Task directions: Can you continue the notebook comparing NumPy and JAX backends for `H0LogLikelihood`, starting right after its last line below?

# Comparing NumPy and JAX Backend Performance for H0LogLikelihood

This notebook demonstrates how to select the numerical backend (NumPy or JAX) for the `H0LogLikelihood` function in the `gwsiren` pipeline and provides a basic comparison of their performance. For more comprehensive benchmarking, especially on GPU hardware, please use the `scripts/bench_jax.py` script.

## 1. Setup and Imports

In [None]:
import numpy as np
import time
import logging
import sys

# Configure basic logging to see messages from the backend selection
logging.basicConfig(stream=sys.stdout, level=logging.INFO, 
                    format='%(asctime)s - %(name)s - %(levelname)s - %(message)s')

Data extract:
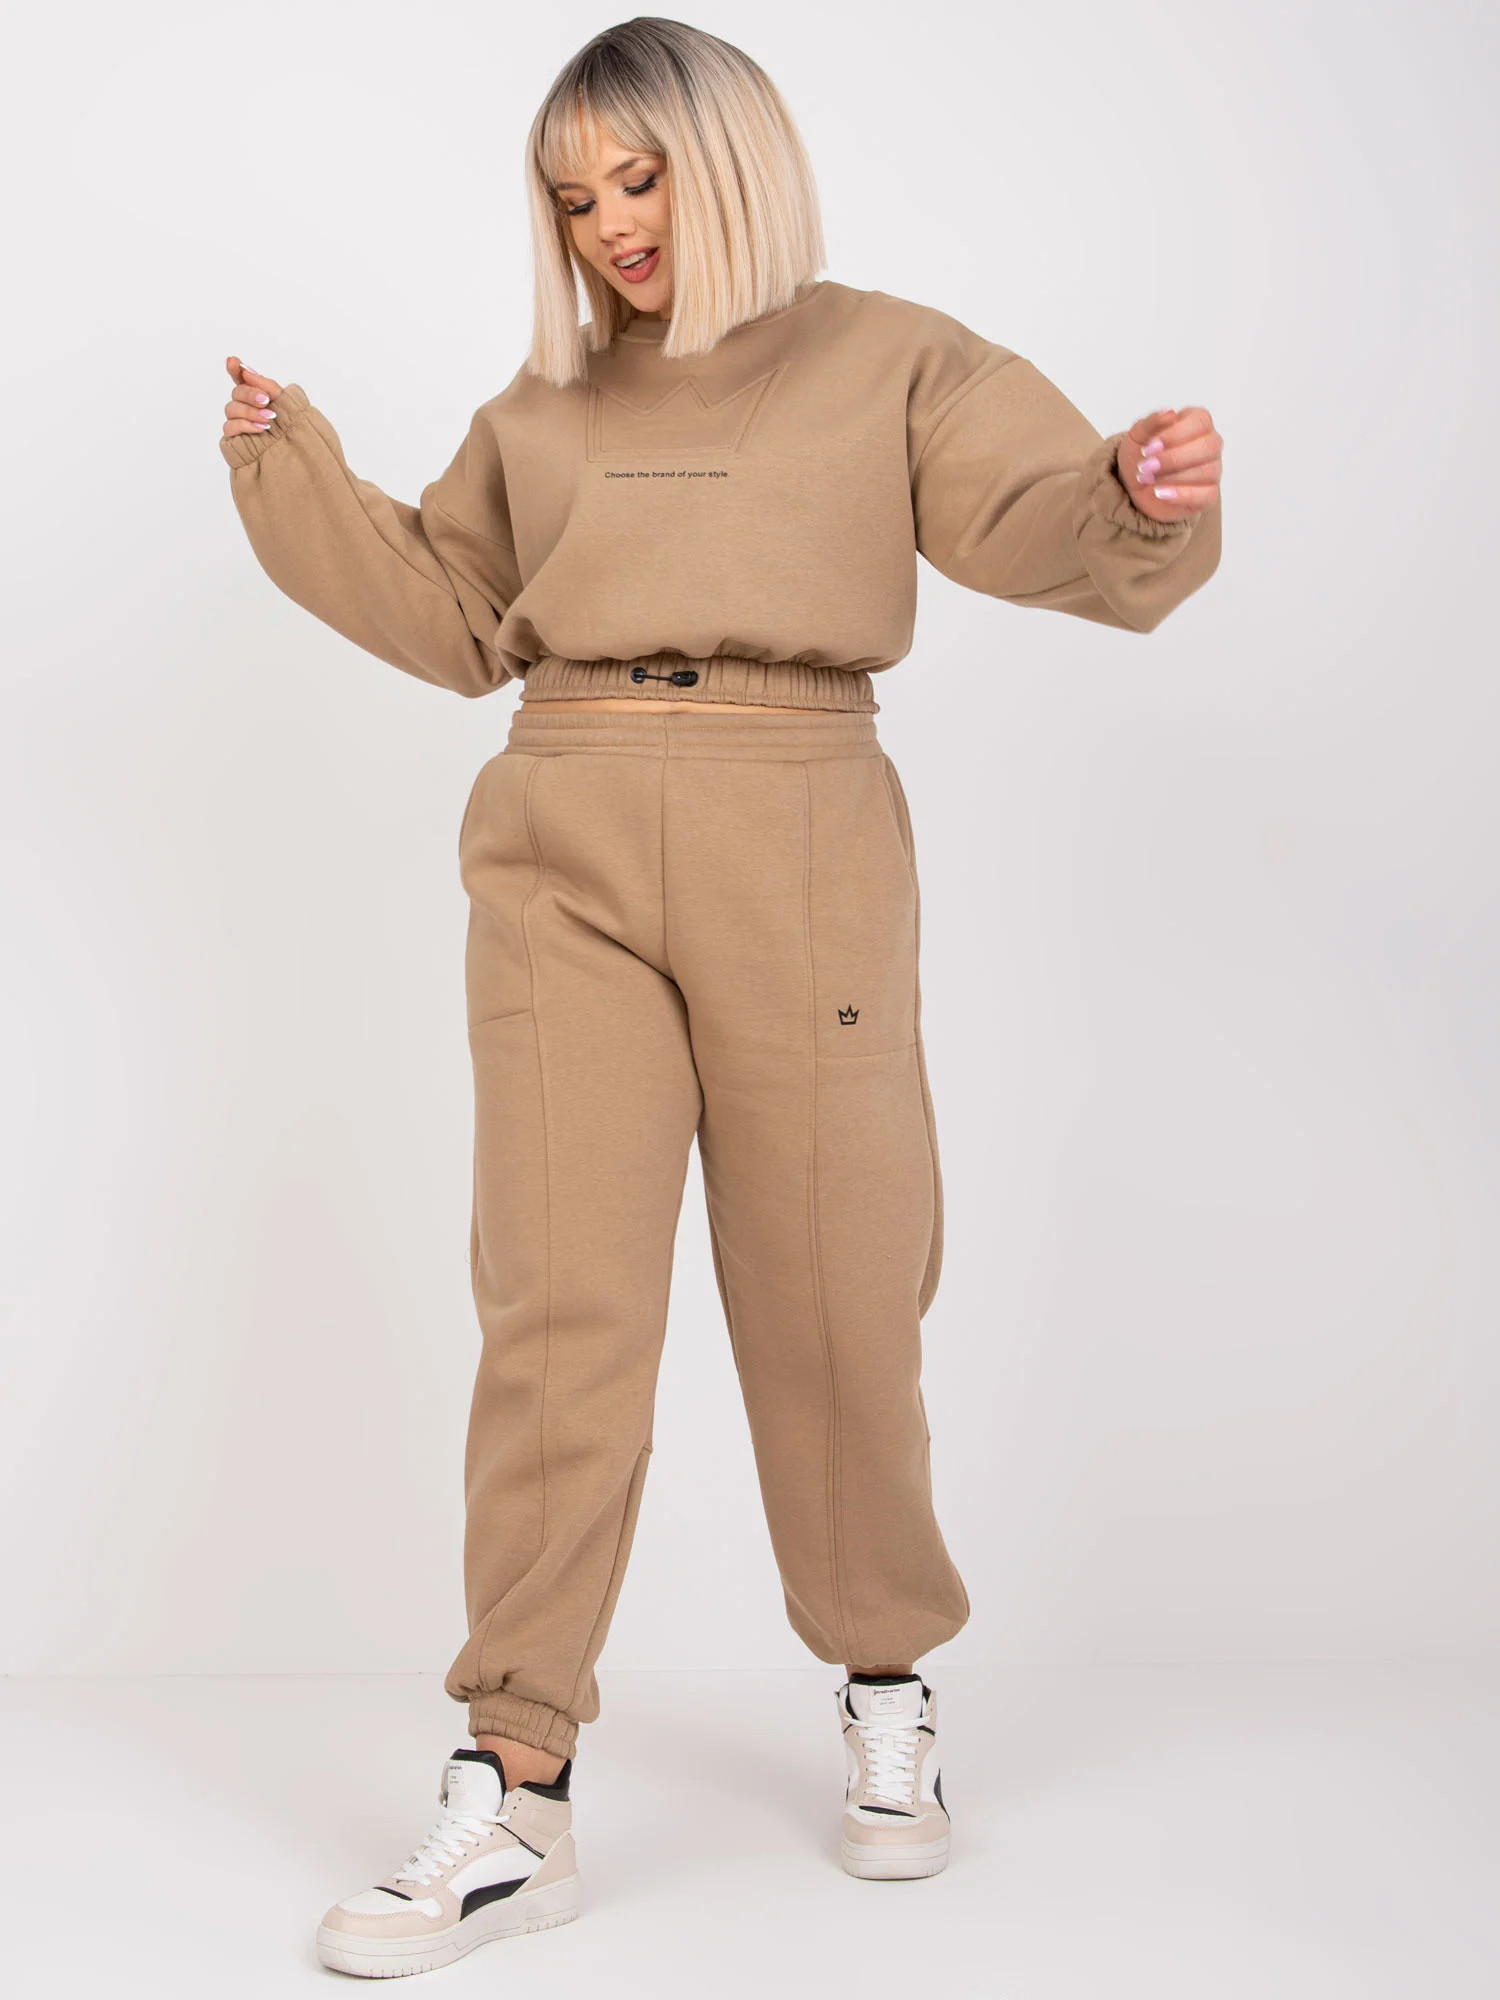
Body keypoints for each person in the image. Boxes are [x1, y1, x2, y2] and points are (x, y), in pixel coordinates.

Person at [218, 15, 1223, 1979]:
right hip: (566, 828)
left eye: (640, 175)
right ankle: (514, 1785)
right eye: (573, 197)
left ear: (731, 157)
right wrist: (291, 471)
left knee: (838, 1282)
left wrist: (1139, 494)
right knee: (559, 1307)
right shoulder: (545, 407)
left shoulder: (891, 359)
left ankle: (886, 1684)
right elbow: (453, 610)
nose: (607, 223)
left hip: (802, 826)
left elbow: (1044, 517)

Result below:
# Import necessary components from gwsiren
# Ensure gw-siren-pipeline is installed and accessible in your PYTHONPATH
# Typically, if you are in the notebook inside 'examples/', and the package is in '../gw-siren-pipeline'
# you might need to adjust sys.path or install the package in editable mode.
try:
    from gw_siren_pipeline.gwsiren.h0_mcmc_analyzer import (
        get_log_likelihood_h0,
        DEFAULT_SIGMA_V_PEC,
        DEFAULT_C_LIGHT,
        DEFAULT_OMEGA_M,
        DEFAULT_H0_PRIOR_MIN,
        DEFAULT_H0_PRIOR_MAX,
        DEFAULT_ALPHA_PRIOR_MIN,
        DEFAULT_ALPHA_PRIOR_MAX
    )
    # CONFIG is loaded when gwsiren.config is imported, which happens internally
    # from gw_siren_pipeline.gwsiren import CONFIG # To access CONFIG.backend if needed
except ImportError as e:
    print(f"Error importing gwsiren components: {e}\n" \
          "Please ensure 'gw-siren-pipeline' is installed (e.g., 'pip install -e .') " \
          "from the 'gw-siren-pipeline' directory and your PYTHONPATH is set correctly.")
    # You might need to add the project root to sys.path if running directly from examples
    # import os
    # module_path = os.path.abspath(os.path.join('..'))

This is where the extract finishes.